The environments are drawn from nordic mythology and the devs plan to add more over time. It’s some really clever thinking to find this great mesh between different things being done in rhythm games. At one end of the rhythm game spectrum you’ve got Pistol Whip, where you’re drawn down a straight line and the developers change the environments around you to tell a story as you move through the world. On the other end of the spectrum you’ve got what Beat Saber is doing where you’re completely stationary, you don’t actually move, and you’ve got things moving past you. There’s of course variations on all this because there’s just so many rhythm games, but Ragnarock’s approach is the most satisfying I’ve played since 2019’s release of Pistol Whip.

Part of that is likely due to my sheltered American English-only ears finding an unexpected sense of joy rocking out with this largely incomprehensible song library, including songs from groups I’ve never heard of like Paddy and the Rats, Sons Of O’Flaherty, GloryHammer, and Alestorm. I know nothing, Jon Snow, but it rocks nonetheless. I went through three or so songs on easy and then, by the fourth, I enjoyed it enough to try it again and fight for a silver medal. On the second ride through there was another ship beside me — the ghost of my last performance gliding alongside and trying to out-drum me. Ragnarock layers on cross-platform multiplayer this same way, lining up ships to your flanks. You know that scene in Mad Max: Fury Road where the cars are coming out after the good guys and they start drumming and rocking on the front of this war vehicle? That’s this whole game — every song is you feeling like you’re out there getting your crew to go faster and it’s just brilliant.

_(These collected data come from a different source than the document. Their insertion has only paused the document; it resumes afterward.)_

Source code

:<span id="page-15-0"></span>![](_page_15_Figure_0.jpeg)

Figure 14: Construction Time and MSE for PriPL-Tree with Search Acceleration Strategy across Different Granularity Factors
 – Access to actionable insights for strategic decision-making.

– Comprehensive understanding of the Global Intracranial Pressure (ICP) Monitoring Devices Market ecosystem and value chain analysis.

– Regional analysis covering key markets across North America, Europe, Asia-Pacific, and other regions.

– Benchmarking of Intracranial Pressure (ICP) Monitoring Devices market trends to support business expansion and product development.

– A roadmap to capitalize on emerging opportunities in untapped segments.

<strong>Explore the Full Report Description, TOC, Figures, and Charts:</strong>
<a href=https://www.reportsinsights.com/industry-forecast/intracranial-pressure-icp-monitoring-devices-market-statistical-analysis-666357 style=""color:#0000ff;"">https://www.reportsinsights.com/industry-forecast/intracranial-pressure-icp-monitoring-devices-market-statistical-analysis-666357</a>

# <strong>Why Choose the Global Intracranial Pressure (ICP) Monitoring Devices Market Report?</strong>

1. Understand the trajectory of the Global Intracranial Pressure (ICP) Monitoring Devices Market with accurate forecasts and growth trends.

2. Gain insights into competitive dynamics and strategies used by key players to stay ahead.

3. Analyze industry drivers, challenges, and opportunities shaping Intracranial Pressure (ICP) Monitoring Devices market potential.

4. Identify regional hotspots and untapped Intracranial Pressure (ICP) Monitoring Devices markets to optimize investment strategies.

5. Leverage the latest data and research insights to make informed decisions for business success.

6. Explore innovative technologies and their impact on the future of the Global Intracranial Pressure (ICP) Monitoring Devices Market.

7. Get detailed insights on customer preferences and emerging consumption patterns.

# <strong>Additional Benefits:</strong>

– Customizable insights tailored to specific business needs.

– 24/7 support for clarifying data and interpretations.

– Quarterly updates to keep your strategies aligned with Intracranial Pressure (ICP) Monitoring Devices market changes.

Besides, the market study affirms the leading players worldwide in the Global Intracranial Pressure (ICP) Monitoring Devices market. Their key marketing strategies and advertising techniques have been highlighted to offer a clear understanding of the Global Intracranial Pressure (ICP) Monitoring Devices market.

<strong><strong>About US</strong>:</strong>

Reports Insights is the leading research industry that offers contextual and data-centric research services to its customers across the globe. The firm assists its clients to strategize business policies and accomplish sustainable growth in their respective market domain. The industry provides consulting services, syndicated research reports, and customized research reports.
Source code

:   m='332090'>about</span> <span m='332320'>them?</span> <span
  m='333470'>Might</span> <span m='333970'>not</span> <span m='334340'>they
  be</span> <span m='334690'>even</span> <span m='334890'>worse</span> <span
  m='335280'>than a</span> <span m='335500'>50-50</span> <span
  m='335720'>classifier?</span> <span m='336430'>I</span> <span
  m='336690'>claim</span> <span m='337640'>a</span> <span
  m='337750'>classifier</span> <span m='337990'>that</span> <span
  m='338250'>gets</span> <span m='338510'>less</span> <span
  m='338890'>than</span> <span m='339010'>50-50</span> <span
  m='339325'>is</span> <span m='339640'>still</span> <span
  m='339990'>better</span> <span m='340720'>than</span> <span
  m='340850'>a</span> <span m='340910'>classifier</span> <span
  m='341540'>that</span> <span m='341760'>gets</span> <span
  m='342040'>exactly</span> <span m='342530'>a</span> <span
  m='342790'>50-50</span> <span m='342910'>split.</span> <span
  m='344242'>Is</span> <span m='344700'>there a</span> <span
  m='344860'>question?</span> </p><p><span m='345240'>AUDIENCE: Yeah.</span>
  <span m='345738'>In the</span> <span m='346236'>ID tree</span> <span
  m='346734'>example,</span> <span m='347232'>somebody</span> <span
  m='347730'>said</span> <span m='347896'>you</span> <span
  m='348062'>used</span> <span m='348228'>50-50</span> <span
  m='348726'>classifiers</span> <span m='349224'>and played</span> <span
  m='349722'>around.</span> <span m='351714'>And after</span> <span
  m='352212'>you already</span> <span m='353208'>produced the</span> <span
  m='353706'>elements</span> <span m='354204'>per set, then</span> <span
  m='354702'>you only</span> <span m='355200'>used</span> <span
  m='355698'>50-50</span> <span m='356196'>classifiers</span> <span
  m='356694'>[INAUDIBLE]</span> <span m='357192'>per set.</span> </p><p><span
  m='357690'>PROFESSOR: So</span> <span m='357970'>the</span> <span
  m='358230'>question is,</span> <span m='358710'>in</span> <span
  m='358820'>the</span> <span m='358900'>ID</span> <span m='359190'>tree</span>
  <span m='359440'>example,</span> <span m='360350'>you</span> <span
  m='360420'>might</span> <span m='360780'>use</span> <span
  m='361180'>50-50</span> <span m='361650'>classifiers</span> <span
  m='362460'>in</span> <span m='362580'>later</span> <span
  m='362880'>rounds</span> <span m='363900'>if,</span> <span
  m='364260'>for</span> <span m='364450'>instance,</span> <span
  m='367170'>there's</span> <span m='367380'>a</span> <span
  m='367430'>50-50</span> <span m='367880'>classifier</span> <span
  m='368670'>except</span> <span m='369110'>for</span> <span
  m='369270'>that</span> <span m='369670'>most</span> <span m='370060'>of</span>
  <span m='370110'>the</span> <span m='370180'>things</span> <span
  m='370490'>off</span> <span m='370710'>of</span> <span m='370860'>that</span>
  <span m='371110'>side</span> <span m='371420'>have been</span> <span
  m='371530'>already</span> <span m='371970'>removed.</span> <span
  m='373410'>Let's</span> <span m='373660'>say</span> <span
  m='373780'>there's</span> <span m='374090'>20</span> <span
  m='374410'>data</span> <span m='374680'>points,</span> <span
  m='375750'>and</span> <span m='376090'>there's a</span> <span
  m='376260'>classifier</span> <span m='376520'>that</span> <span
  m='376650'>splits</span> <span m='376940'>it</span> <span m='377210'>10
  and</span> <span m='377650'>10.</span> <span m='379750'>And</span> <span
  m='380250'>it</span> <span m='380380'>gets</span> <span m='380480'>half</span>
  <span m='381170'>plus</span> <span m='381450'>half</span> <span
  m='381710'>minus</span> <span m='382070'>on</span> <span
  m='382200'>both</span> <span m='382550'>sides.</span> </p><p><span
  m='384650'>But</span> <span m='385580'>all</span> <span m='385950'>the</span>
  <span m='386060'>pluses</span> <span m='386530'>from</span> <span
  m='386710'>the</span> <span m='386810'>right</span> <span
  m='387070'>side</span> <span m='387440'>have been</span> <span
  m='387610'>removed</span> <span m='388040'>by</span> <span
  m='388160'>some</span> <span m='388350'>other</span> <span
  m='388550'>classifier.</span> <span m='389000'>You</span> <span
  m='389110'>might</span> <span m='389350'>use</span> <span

One thing I’ll note is because of the mechanics of drumming, Ragnarock has a slightly different way of driving your body’s movements as compared with some other rhythm games. You may want to do lunges, for example, while keeping your arms in the same position to hit two notes in sync on either side of you. So this may strain certain muscle groups more frequently and repetitively compared with widely varying slices in a game like Beat Saber. An FAQ for the game says there’s beta support for “custom songs” on both PC and Quest.

Ragnarock is on App Lab on Oculus Quest and it is out of early access on Steam. We’ll keep drumming away at this one and try to come back with a full review as soon as we’ve attacked some higher difficulties and played with more of the options.